Stephan Project Manager

Stephan brings his detail-oriented mindset to the management of projects across the country. In a short amount of time, he was promoted to the project management ranks and runs multiple threads within multi-million dollar programs for healthcare systems and hospitals.


I’m a project manager for a healthcare IT consulting company. I put together staffing models, project plans, risk assessments, and provide on-site coordination for certain client implementations. I’ve worked on small projects that last 1-2 months and large-scale roll outs that span over a year.

Any given day, I’m managing people, budgets, processes, approvals, customer issues and product development to ensure we successfully deliver our solutions on time and on budget. Travel was originally 50% but has increased since I’ve taken on bigger projects.



Nothing ever goes according to plan. There’s a big difference in what we put down in Excel or Project and what actually goes on during implementations. Our company has set methodologies that allow for flexibility, but a lot of the tweaking, adjustments, and coordination on-site falls on the project manager.

I’ve been learning to adapt and come up with new strategies quickly to accommodate different situations and our client needs. As someone who is very detail oriented, and slightly OCD, I’ve been learning which battles to fight and when to just go with the flow.



6:15 AM – I get a wakeup call from the hotel phone and get ready for work. I’m scanning emails on my phone to see if everything is still status normal.

7:15 AM – I meet with one of the trainers in the hotel lobby and we both get a quick breakfast and coffee before heading to the client site. As she begins to set up the classroom for training, I fire up the laptop and begin looking through the project schedule. I need specific updates on some action items that were due this morning.

8:00 AM – As the training kicks off, I sneak into another room in the hospital to take a couple calls. I’m always squatting in other people’s offices at client sites. One of the client managers that is currently training offered up her office for me to use.

8:35 AM – Still on our weekly update call with my director and other project managers throughout our region. There are a few software updates that will be pushed out next week that we need to be aware of. We’ve all known this for some time so it’s no surprise. A Sales Executive jumps on the call and needs helps to put a project plan together for one of his pursuits. I volunteer to help since I have some extra time this afternoon.
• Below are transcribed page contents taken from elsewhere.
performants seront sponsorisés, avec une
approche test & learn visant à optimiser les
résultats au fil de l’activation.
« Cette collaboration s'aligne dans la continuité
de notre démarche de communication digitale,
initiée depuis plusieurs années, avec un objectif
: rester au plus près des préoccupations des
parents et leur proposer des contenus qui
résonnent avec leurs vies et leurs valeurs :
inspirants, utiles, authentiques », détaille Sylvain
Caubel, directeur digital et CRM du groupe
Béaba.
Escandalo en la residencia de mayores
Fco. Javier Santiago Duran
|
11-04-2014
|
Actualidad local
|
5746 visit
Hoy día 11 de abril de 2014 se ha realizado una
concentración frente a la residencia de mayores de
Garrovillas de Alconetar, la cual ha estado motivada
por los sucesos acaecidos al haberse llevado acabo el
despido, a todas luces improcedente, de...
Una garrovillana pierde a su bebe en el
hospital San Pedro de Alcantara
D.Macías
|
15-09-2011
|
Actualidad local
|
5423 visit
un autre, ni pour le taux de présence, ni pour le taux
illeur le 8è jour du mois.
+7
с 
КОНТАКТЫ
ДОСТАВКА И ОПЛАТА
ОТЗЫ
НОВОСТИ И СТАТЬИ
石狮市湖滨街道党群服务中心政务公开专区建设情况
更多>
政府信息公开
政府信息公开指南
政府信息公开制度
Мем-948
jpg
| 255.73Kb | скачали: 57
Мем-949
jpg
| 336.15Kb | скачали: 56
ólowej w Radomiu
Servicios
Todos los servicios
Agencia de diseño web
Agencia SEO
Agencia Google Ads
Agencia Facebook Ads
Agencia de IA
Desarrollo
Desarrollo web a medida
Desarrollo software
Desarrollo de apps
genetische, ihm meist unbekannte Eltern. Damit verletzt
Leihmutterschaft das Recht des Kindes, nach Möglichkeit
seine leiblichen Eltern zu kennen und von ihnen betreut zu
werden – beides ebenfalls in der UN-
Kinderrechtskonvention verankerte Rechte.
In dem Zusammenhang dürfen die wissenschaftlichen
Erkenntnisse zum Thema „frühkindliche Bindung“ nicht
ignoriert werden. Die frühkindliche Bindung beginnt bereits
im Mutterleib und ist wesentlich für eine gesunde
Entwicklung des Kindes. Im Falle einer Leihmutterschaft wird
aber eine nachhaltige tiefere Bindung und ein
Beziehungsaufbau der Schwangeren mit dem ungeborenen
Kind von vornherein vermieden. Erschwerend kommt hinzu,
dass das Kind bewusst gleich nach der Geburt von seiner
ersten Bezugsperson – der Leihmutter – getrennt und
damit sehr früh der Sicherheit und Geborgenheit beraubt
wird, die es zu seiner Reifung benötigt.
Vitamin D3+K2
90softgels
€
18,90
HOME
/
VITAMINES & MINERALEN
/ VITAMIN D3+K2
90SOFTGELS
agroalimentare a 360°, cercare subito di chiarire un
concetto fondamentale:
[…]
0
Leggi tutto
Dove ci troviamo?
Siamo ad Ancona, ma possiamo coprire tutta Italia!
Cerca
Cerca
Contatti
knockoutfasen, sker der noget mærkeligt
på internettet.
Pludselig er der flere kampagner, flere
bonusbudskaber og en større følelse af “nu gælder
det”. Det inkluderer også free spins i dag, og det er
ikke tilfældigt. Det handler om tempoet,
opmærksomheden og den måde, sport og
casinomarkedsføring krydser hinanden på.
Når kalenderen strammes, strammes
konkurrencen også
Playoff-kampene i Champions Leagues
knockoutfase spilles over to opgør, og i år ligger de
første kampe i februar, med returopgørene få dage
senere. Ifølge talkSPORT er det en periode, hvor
10:00 AM – I lead a kickoff meeting as part of Phase II of the project that begins this week. This includes more of the IT side of the house. It’s a smaller group of IT staff, the IT director, and the CIO. We’re standing up the health information exchange remotely and will begin interface testing next week. I review the project plan, responsibilities, lines of communication and expectations/milestones for the upcoming week and month.

11:00 AM – I stick around the conference room and continue fielding questions and meeting some of the end users and managers that will be involved.

12:00 PM – I head over to the hospital cafeteria to get a quick lunch. The trainer and another consultant from our company sit together among all the hospital staff. We try not to talk about work too much.

1:00 PM – I’m on a call with the Sales Executive and Solutions Architect for a new pursuit. They need a draft staffing and implementation plan for a new facility with 30 employed doctors. I know they will need specific approvals before finalizing their proposal. I’ll have to work quickly to get my part done for them so they can move to the next step in the sales process.

3:00 PM – I take the afternoon to follow up on some support tickets that are pending a resolution. One issue has been in the queue for a week with the software vendor. They’ve escalated the problem, but have not found the right fix. I also answer other emails and begin work on the staffing and project plan for the Sales Executive.

4:30 PM – I walk into our update meeting with the client. The managing consultant leads most of the meeting and provides updates to the VP of Operations and the CTO. There were a couple of emergencies on the client side so a few key attendees don’t show up. We end the meeting early and will send updates to the others.

5:30 PM – I get back to the hotel and get room service. I want to finish up most of my work tonight because I spend the day traveling back home tomorrow. I have two connections to get to my final destination.